WORK INSTRUCTION -
The answer should consist of each line below that contains the word "youtube".

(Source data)
::::::::::

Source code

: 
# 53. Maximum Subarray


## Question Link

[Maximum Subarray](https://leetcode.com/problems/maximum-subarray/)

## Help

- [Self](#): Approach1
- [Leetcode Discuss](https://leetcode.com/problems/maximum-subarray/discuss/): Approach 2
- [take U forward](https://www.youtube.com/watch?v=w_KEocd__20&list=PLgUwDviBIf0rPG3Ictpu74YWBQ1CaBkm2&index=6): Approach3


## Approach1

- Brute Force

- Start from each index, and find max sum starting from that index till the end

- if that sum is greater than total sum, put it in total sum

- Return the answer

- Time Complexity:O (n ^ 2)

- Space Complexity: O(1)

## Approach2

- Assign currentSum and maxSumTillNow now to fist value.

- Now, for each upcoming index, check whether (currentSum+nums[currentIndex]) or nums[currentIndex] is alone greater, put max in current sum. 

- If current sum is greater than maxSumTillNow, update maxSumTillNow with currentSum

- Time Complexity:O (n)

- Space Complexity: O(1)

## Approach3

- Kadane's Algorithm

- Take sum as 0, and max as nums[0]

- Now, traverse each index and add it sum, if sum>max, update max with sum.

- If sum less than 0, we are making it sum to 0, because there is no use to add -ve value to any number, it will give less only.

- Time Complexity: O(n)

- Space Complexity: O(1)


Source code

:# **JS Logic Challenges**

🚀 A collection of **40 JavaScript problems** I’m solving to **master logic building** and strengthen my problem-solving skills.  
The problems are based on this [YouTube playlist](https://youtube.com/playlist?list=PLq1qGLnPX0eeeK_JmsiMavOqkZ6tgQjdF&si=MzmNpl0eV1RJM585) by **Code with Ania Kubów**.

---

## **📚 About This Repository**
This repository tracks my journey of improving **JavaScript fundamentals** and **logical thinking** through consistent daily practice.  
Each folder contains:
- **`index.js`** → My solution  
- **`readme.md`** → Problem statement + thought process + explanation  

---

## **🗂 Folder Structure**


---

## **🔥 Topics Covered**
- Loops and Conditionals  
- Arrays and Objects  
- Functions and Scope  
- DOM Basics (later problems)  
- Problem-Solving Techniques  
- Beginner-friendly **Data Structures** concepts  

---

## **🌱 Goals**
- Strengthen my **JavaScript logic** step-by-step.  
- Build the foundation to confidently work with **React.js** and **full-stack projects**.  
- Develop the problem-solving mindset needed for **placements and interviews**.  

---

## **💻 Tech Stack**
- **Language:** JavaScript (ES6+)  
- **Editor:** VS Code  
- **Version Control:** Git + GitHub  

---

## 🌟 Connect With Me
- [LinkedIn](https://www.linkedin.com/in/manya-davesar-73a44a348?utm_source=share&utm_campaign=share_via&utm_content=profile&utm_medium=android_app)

::::::::::

RESPONSE TO THE EXERCISE -
- [take U forward](https://www.youtube.com/watch?v=w_KEocd__20&list=PLgUwDviBIf0rPG3Ictpu74YWBQ1CaBkm2&index=6): Approach3
The problems are based on this [YouTube playlist](https://youtube.com/playlist?list=PLq1qGLnPX0eeeK_JmsiMavOqkZ6tgQjdF&si=MzmNpl0eV1RJM585) by **Code with Ania Kubów**.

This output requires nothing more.